Highlights & Insights

  • Bypassing FDM reconstruction is a key innovation: aligning embeddings instead of pixels avoids the primary quality bottleneck.
  • Decoupled EMA updates are elegantly designed: letting the backbone handle context and the query handle action anchoring leverages their respective strengths.
  • UniHand-Mix (7.5M) is currently the largest pretraining dataset for human hand manipulation.
  • The transfer path from human video to robot manipulation (pretraining → flow-matching post-training) is concise and efficient.

Limitations & Future Work

  • Pseudo-hand-pose annotation thresholds at 0.65 for in-the-wild videos may still introduce noise.
  • MANO parameterization limits the modeling of non-hand manipulations (e.g., tool use).
  • UniHand-Mix consists mostly of egocentric perspectives; third-person human manipulation videos are not included.
  • There is room to expand the variety and scale of real-world robotic experimental tasks.
  • vs.
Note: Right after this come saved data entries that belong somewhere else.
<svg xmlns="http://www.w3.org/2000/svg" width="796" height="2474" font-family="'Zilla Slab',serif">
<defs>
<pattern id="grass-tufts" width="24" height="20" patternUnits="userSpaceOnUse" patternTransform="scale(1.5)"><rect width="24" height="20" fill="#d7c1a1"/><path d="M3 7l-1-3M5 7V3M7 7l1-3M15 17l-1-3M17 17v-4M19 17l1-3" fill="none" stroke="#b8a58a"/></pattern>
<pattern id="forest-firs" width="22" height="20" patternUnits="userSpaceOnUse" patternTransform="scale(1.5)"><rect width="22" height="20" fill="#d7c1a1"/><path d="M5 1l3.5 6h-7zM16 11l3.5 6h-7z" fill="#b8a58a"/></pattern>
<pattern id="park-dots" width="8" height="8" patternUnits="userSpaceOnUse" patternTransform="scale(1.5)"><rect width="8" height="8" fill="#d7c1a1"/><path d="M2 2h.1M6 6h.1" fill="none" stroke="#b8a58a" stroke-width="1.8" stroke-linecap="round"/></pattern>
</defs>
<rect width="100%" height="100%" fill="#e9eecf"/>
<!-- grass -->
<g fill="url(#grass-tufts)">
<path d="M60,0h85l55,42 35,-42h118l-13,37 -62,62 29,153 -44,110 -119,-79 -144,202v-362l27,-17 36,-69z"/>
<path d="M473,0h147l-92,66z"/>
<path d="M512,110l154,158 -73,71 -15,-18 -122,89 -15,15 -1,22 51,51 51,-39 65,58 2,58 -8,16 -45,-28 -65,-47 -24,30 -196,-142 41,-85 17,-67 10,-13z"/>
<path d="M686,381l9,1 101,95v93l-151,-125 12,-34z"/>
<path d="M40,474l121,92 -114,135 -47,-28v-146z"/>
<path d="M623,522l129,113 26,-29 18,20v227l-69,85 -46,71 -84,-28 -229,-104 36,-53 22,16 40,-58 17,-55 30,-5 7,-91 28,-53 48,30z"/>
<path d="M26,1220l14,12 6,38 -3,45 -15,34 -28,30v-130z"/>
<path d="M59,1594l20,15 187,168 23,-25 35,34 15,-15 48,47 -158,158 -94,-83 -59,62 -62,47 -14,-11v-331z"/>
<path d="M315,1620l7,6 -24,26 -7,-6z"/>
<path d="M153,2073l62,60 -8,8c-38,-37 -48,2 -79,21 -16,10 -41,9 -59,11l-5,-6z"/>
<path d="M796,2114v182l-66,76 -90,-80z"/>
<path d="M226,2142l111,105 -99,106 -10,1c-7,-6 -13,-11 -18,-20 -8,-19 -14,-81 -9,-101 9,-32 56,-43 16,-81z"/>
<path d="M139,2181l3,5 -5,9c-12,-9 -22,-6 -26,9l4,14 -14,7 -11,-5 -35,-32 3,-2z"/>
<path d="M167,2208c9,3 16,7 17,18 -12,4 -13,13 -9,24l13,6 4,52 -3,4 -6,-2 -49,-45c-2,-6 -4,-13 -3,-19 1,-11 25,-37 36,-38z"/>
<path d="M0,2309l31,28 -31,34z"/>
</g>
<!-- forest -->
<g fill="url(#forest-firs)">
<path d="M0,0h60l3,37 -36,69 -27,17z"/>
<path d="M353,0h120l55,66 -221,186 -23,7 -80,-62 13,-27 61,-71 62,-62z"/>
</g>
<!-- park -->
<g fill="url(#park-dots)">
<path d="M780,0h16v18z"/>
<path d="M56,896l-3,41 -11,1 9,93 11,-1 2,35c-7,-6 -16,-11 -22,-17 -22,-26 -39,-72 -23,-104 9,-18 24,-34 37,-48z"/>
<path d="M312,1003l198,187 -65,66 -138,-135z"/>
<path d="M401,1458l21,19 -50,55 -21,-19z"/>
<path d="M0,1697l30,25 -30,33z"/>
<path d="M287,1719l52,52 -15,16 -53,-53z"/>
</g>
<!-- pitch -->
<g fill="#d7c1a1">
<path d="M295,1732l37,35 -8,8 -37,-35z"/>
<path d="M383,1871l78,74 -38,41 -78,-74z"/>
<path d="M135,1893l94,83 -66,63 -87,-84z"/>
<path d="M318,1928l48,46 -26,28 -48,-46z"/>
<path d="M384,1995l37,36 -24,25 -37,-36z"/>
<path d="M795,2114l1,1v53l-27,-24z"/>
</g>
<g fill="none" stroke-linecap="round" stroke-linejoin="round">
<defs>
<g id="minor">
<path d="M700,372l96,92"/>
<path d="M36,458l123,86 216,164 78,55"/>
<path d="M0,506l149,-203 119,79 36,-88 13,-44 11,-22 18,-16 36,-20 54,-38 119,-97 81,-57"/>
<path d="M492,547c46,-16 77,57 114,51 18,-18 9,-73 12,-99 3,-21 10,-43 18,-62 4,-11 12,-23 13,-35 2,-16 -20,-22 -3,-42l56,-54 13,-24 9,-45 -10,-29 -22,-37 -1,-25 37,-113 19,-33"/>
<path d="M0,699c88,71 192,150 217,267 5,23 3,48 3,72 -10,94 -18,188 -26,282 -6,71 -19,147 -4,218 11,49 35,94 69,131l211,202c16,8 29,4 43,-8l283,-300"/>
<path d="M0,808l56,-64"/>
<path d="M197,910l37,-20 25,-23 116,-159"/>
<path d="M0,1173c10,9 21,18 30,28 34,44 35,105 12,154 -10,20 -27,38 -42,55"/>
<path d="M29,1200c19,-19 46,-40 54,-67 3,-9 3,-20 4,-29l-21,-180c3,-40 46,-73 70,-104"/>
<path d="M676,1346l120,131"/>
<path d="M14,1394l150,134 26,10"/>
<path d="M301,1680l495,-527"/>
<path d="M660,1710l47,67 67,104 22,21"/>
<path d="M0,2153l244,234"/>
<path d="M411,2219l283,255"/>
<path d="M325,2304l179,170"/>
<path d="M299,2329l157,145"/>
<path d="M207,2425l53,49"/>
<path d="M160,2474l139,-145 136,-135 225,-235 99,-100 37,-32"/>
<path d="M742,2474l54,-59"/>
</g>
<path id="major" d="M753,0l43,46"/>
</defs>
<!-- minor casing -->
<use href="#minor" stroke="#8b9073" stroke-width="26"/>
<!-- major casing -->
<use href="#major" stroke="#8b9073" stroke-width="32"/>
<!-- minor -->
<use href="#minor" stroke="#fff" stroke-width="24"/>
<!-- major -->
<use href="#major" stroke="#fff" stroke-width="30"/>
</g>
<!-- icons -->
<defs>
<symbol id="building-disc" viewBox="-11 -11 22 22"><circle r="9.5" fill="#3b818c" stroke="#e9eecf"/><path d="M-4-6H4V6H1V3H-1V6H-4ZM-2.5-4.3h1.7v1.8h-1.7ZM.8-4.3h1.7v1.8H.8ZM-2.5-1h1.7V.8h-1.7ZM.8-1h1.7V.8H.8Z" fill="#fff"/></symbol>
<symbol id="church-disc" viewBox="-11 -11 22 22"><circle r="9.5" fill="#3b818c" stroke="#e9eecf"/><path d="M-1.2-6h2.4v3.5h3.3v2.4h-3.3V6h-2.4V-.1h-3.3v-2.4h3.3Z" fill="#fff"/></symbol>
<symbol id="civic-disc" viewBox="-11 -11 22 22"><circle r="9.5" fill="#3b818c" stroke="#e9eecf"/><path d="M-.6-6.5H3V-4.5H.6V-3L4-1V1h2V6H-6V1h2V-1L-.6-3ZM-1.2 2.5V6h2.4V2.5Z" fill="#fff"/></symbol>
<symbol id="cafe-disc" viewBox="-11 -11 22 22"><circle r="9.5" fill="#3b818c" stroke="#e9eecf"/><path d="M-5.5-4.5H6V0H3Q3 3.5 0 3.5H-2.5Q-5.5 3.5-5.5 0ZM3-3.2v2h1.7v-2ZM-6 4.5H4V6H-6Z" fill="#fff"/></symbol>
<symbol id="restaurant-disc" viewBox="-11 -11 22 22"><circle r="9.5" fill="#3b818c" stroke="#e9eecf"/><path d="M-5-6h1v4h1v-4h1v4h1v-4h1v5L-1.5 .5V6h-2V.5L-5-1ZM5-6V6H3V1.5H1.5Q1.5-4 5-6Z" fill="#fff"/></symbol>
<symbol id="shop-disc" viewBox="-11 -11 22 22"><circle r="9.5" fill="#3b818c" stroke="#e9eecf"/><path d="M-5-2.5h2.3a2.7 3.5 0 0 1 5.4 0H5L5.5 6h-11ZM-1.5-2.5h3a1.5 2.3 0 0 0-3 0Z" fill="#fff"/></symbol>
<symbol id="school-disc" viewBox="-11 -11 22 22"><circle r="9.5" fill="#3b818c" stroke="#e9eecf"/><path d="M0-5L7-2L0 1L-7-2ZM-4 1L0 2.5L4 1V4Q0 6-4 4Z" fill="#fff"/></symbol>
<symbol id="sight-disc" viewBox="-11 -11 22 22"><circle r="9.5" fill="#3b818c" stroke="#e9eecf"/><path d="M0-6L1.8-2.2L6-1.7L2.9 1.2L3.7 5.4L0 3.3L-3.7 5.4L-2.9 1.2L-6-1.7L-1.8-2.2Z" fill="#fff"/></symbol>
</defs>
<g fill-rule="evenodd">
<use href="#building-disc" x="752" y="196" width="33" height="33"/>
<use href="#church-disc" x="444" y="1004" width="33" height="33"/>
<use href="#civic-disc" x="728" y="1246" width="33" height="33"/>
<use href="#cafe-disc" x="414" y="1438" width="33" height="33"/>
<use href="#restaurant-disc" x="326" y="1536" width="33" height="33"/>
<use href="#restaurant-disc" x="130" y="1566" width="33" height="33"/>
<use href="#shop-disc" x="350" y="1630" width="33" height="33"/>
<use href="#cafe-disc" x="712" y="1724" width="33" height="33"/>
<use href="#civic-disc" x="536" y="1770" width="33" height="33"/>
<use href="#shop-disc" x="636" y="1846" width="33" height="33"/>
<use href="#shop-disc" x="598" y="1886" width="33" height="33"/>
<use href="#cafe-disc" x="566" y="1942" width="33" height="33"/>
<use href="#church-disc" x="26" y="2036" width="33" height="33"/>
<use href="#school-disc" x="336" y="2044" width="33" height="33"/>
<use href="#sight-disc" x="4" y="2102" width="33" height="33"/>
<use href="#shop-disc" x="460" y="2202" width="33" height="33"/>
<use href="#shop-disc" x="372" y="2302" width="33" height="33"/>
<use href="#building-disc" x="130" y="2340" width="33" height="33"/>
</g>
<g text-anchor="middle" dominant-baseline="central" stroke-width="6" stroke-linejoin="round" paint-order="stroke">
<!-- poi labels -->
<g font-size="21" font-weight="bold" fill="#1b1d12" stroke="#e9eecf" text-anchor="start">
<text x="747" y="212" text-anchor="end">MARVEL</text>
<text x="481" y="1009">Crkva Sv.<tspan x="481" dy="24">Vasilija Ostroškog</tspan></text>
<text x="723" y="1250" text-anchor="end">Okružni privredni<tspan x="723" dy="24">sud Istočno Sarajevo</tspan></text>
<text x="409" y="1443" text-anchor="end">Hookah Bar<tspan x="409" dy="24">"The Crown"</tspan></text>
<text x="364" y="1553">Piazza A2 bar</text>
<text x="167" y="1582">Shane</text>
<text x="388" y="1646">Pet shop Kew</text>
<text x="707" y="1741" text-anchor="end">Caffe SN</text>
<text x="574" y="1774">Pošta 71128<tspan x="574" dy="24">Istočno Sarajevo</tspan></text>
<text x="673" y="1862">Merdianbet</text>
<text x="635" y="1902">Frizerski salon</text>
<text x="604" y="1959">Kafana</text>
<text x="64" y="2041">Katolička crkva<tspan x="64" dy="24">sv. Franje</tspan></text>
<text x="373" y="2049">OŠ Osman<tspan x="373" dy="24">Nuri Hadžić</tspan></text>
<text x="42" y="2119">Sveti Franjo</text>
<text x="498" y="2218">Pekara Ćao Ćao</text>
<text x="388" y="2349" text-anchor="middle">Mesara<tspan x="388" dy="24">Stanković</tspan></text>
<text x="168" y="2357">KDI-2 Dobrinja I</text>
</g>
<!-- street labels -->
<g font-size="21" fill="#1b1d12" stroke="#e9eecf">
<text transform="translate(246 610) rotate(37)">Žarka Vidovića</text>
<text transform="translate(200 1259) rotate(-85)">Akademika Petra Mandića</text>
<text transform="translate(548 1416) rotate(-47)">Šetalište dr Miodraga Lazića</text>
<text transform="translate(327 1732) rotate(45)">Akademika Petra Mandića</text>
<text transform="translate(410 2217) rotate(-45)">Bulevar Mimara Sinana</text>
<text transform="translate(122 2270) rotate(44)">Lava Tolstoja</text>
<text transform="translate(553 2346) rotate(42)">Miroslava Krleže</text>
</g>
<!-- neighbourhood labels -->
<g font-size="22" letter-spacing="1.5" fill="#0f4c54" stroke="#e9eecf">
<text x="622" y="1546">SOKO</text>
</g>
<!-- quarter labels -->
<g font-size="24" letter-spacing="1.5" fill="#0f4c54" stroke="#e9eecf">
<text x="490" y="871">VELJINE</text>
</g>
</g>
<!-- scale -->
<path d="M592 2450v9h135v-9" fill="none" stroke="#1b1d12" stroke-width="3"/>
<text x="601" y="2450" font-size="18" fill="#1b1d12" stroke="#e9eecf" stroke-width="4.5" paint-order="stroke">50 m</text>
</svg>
LAPA: LAPA constrains the latent action space via FDM reconstruction; JALA bypasses this via joint alignment.
  • vs. Being-H0: Being-H0 uses only lab-annotated data; JALA extends to in-the-wild videos via LAP.
  • vs. OpenVLA/RoboVLM: These methods train directly on robot data; JALA obtains richer manipulation priors through human video pretraining.
  • The concept of latent action alignment can be generalized to other scenarios requiring learning from heterogeneous data.

Rating

  • Novelty: ⭐⭐⭐⭐⭐ The joint alignment paradigm renovates latent action learning.
  • Experimental Thoroughness: ⭐⭐⭐⭐ Multidimensional validation across hand generation, simulation, and the real world.
  • Writing Quality: ⭐⭐⭐⭐ Clear motivation and intuitive diagrams.
  • Value: ⭐⭐⭐⭐⭐ Provides a key methodology for scalable VLA pretraining from human videos.